If you were to purchase an annuity product it would represent a component of your portfolio’s fixed income; as a result, it can place a limitation to portfolio rebalancing in the future.  Keep in mind that a fixed annuity is just that, fixed, there are no increases in payments to take account of inflation, which is a key risk for a retiree (there are annuity products that address this, but you will receive less). You can do some shopping on immediate pay annuities by visiting www.immediateannuities.com/  This website will also give you price quotes and the credit ratings for each quoting insurance company.  Thankfully, you will not receive a sales call after visiting this site, and if like me you’ll receive documents in the mail within a few days.

Conclusion – Focus on what you can control.

If you decide to include an annuity in your investments and financial plan, be sure to ask yourself the following: Does my financial plan fit my needs and my risk tolerance? Does my financial plan adequately provide for dimensions of return (equity and fixed income)?  Are my investments diversified, and ideally globally?  Are all expenses and taxes known and managed? And, will the plan keep me disciplined through market swings and dips (we want to avoid capitulation)? For some people annuities won't make sense in their portfolio, but for others they can be a good fit. As always, get objective and independent advice before purchasing an annuity.

Any questions about annuities?

I hope you found this blog post helpful and that it steers you towards the best option for your needs.  Each week I allocate time to answering questions I receive on my posts, so if you have questions, please let me know at This email address is being protected from spambots. You need JavaScript enabled to view it..  I do my best to get back to you within 48 hours.   Please feel free to share this post via Facebook or LinkedIn with anyone you think will benefit from it.

APPENDIX

Three main types of annuities that suit a variety of needs, goals, and budget.

Fixed Annuity

A fixed annuity is the most straight forward. You make a payment or a series of payments, and the insurance company promises you a minimum rate of interest and a fixed amount of periodic payments in return.

Variable Annuity

A variable annuity is similar to a fixed one in that you make a payment or a series of payments.

However, rather than offering a fixed amount in return, with a variable annuity you decide where to invest your money. The annuity pays you a level of income in retirement that is determined by the performance of your investment choices.  Because you’re in control, you can tailor your investments to your level of risk tolerance.  

Indexed Annuity

An indexed annuity combines the features of a security and an insurance product in one. With it, your payment contains a promised return that, rather than being based on investments you choose, or on a fixed rate, is based on a stock market index, such as the Standard & Poor’s 500 Index.
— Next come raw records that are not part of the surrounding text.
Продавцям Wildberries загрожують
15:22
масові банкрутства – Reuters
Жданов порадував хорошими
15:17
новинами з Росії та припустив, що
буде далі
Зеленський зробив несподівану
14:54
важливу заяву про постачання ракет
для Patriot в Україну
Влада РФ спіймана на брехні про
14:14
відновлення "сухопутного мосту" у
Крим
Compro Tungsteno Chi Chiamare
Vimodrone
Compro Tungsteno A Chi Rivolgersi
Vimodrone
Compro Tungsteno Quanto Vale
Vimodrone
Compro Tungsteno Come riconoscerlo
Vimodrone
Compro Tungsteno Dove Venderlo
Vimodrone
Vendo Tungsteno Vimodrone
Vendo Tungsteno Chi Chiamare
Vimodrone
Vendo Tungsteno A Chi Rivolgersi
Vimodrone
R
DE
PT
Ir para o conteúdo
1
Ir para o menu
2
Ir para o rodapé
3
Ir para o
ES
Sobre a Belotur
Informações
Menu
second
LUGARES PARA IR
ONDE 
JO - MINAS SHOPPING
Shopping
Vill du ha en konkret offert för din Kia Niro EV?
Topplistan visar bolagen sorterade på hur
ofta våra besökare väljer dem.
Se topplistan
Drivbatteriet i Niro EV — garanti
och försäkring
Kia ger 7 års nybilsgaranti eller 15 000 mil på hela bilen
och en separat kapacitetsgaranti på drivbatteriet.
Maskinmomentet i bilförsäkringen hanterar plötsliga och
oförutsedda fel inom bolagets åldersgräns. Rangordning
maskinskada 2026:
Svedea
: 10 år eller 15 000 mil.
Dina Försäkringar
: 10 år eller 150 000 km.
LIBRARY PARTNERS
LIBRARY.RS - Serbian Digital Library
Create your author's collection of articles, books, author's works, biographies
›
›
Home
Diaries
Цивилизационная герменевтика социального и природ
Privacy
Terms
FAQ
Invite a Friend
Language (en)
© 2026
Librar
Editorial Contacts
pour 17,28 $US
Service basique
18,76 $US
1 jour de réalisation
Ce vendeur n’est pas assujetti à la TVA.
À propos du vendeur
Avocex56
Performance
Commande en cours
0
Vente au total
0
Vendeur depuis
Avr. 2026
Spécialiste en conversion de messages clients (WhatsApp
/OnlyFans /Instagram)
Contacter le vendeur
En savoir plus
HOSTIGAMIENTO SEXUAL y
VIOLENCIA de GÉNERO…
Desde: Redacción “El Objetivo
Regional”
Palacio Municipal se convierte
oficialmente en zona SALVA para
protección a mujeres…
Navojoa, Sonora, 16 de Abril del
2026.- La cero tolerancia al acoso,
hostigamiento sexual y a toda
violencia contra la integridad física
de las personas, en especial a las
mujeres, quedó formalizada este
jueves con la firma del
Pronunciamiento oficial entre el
[1] Product guarantees are subject to the claims-paying ability of the issuing insurance companies.  A way to protect against this would be to diversify annuity contracts with several insurance companies.

[2] Sometimes called fixed, or fixed income annuity.

[3] Investing for a Lifetime.  Managing wealth for the “New Normal”: page 219  Richard C. Marston PhD, 2014

[4] The New Wealth Management, 2011 CFO Institute. Wiley. p 295.

[5] Amy Finkelstein “The Market for Long Term Care” in The Future of Life-Cycle Saving and /Investing: The Retirement Phase: (Charlottesville, VA: Research foundation of CFA Institute, 2009)

[6] The annuity is in addition to any IRA or 401(k) contributions, which have annual contribution limits.

[7] Life Expectancy Table from IRS Publication 939

[8] A website I refer clients to get an idea of their expected longevity is www.livingto100.com

[9] Having a proportion of your investment portfolio in the equity market is an important hedge against inflation, as most immediate annuities leave the investor with inflation risk.